If Messrs Starmer and Davey observe that landscape and don’t understand that our “hopes and dreams” involve leaving the deadly embrace of Westminster and endeavouring to build a more rational alternative then, frankly, they’re in the wrong job. It’s not, as some Unionist scribblers would have you believe, that the Scots have a uniquely selfish desire to pretend their English, Welsh and Northern Irish friends and neighbours are not involuntarily travelling in the same leaky boat. But staying lashed to the bow deck of the fast sinking Titanic as a lifeboat awaits would seem somewhat futile.

Yesterday, in a characteristically thoughtful essay, Professor James Mitchell argued that the constitutional debate in Scotland should be shaped by the kind of society and economy it wishes to build rather than the simpler Yes please, or No thanks of 2014. By how to minimise inequalities and enhance life chances. Indeed.

Yet he also makes the telling point that the UK is not, and never was a unitary state, which is what England has always casually supposed, unlike the other nations. For too long, too many have used England and Britain interchangeably.

Thus do we have Keir Starmer talking about “our country” and Labour’s new patriotism with no apparent regard for the fact that there are actually three nations and the Northern Irish Province in the equation. I’m not sure what the precise opposite of enlightened self-interest is, but the UK’s party leaders have certainly got the hang of it. Dissing independence is one thing; there will always be Scots who cherish a dual nationality with Britain, though, statistically, they seem to be dying off.

But quite another kettle of Cullen skink is assuming the “sovereign” right to deny an independence referendum to a country, a distinct nation, which expresses a quantifiable desire to have one. Anyone with pretensions to be labelled a democrat should be able to see the raw injustice of that.

And, so long as they don’t, their support will continue to do its snow off a dyke impersonation. A listening exercise should do what it says on the tin; coming to Scotland to dictate the terms of its future constitutional arrangements is an entirely counter productive means of re-engaging lost support, while simultaneously getting right up the noses of relatively neutral voters.

READ MORE: The SNP outpolled the LibDems across the UK - but does it matter?

As it happens, I think Keir Starmer is a decent human being. Ditto Ed Davey. Though not, I’m afraid, the charlatan in Number 10. But not a one of them understands Scotland. Or, it seems, has paid her the basic respect of doing their homework in advance of their day trips. Not a one of them understands the obligations and responsibilities of a Union formed as an alleged partnership.

If the pandemic has taught us anything, it is how little they comprehend even what devolved government entails. They seem constantly surprised, not least in the ludicrous Scotland Office with its expensive ambassadorial pretensions, that health and education policies and much more are no longer for Westminster to dictate.

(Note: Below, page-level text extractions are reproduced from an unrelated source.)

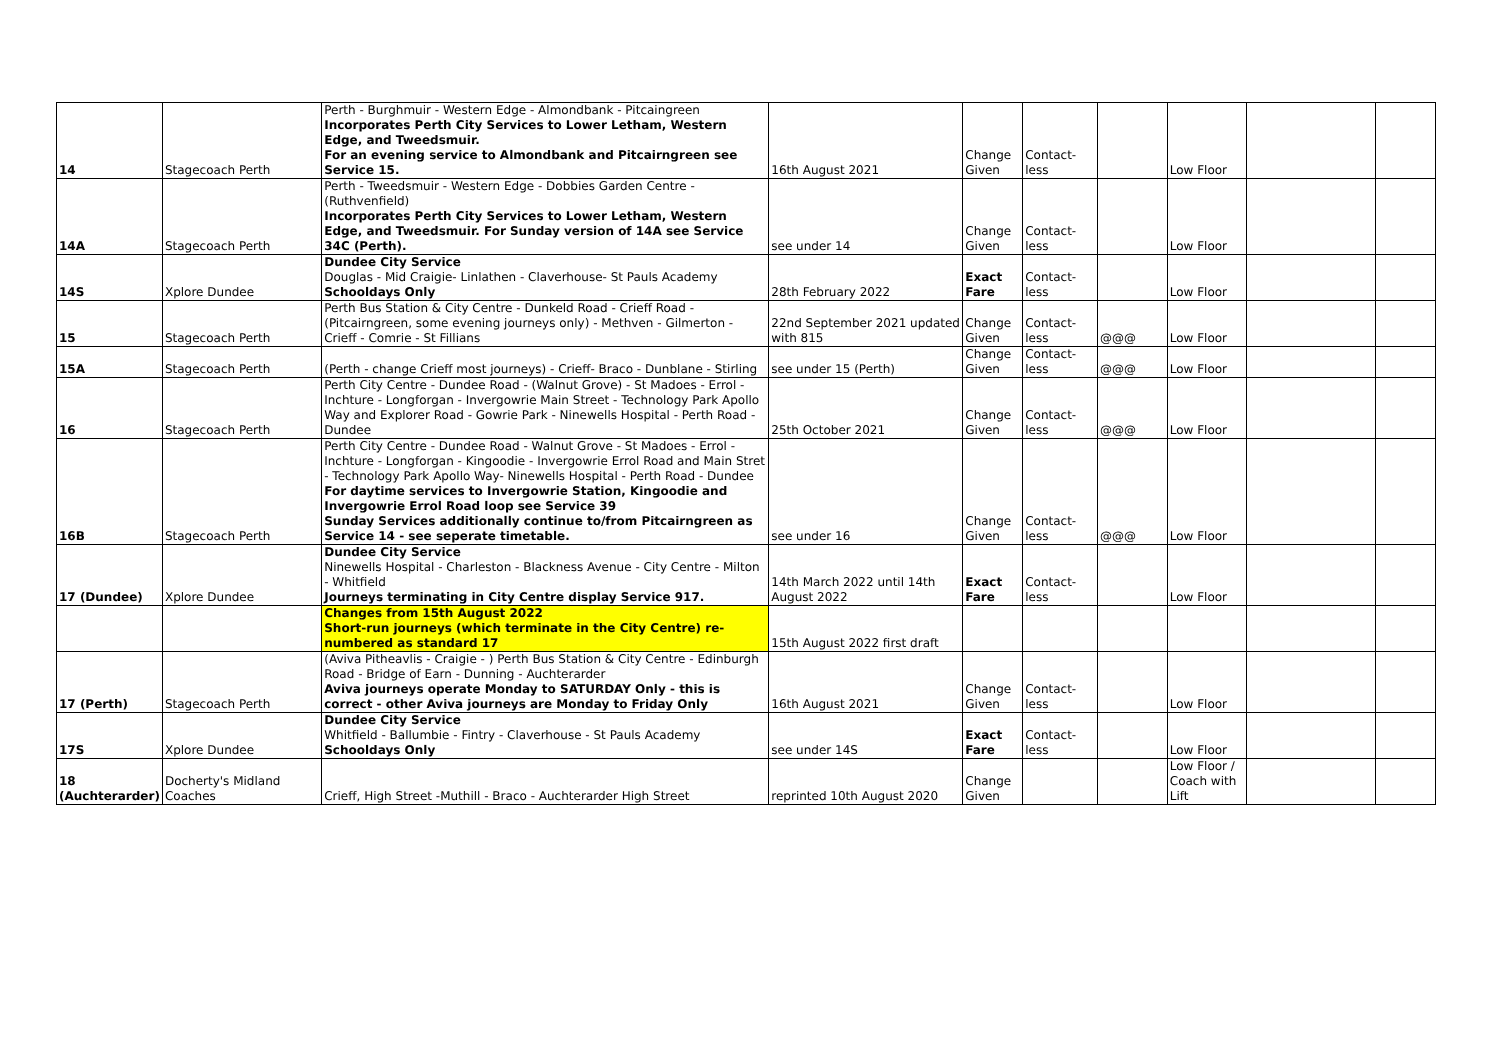| 14 | Stagecoach Perth | Perth - Burghmuir - Western Edge - Almondbank - Pitcaingreen Incorporates Perth City Services to Lower Letham, Western Edge, and Tweedsmuir. For an evening service to Almondbank and Pitcairngreen see Service 15. | 16th August 2021 | Change Given | Contact-less | | Low Floor | | |
| 14A | Stagecoach Perth | Perth - Tweedsmuir - Western Edge - Dobbies Garden Centre - (Ruthvenfield) Incorporates Perth City Services to Lower Letham, Western Edge, and Tweedsmuir. For Sunday version of 14A see Service 34C (Perth). | see under 14 | Change Given | Contact-less | | Low Floor | | |
| 14S | Xplore Dundee | Dundee City Service Douglas - Mid Craigie- Linlathen - Claverhouse- St Pauls Academy Schooldays Only | 28th February 2022 | Exact Fare | Contact-less | | Low Floor | | |
| 15 | Stagecoach Perth | Perth Bus Station & City Centre - Dunkeld Road - Crieff Road - (Pitcairngreen, some evening journeys only) - Methven - Gilmerton - Crieff - Comrie - St Fillians | 22nd September 2021 updated with 815 | Change Given | Contact-less | @@@ | Low Floor | | |
| 15A | Stagecoach Perth | (Perth - change Crieff most journeys) - Crieff- Braco - Dunblane - Stirling | see under 15 (Perth) | Change Given | Contact-less | @@@ | Low Floor | | |
| 16 | Stagecoach Perth | Perth City Centre - Dundee Road - (Walnut Grove) - St Madoes - Errol - Inchture - Longforgan - Invergowrie Main Street - Technology Park Apollo Way and Explorer Road - Gowrie Park - Ninewells Hospital - Perth Road - Dundee | 25th October 2021 | Change Given | Contact-less | @@@ | Low Floor | | |
| 16B | Stagecoach Perth | Perth City Centre - Dundee Road - Walnut Grove - St Madoes - Errol - Inchture - Longforgan - Kingoodie - Invergowrie Errol Road and Main Stret - Technology Park Apollo Way- Ninewells Hospital - Perth Road - Dundee For daytime services to Invergowrie Station, Kingoodie and Invergowrie Errol Road loop see Service 39 Sunday Services additionally continue to/from Pitcairngreen as Service 14 - see seperate timetable. | see under 16 | Change Given | Contact-less | @@@ | Low Floor | | |
| 17 (Dundee) | Xplore Dundee | Dundee City Service Ninewells Hospital - Charleston - Blackness Avenue - City Centre - Milton - Whitfield Journeys terminating in City Centre display Service 917. | 14th March 2022 until 14th August 2022 | Exact Fare | Contact-less | | Low Floor | | |
| | | Changes from 15th August 2022 Short-run journeys (which terminate in the City Centre) re-numbered as standard 17 | 15th August 2022 first draft | | | | | | |
| 17 (Perth) | Stagecoach Perth | (Aviva Pitheavlis - Craigie - ) Perth Bus Station & City Centre - Edinburgh Road - Bridge of Earn - Dunning - Auchterarder Aviva journeys operate Monday to SATURDAY Only - this is correct - other Aviva journeys are Monday to Friday Only | 16th August 2021 | Change Given | Contact-less | | Low Floor | | |
| 17S | Xplore Dundee | Dundee City Service Whitfield - Ballumbie - Fintry - Claverhouse - St Pauls Academy Schooldays Only | see under 14S | Exact Fare | Contact-less | | Low Floor | | |
| 18 (Auchterarder) | Docherty's Midland Coaches | Crieff, High Street -Muthill - Braco - Auchterarder High Street | reprinted 10th August 2020 | Change Given | | | Low Floor / Coach with Lift | | |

They are yesterday’s men marching in lockstep to yesteryear’s drumbeat. In addition, the attempted imposition of an internal UK market merely underscores the UK Government’s ignorance.

As for our right to hold a referendum? Parroting “once in a generation” platitudes is utterly, utterly meaningless in a post-Brexit, pandemic ridden, totally new set of circumstances and cast list. We may live in an entirely interdependent world, but we reserve the right to decide on whom to depend.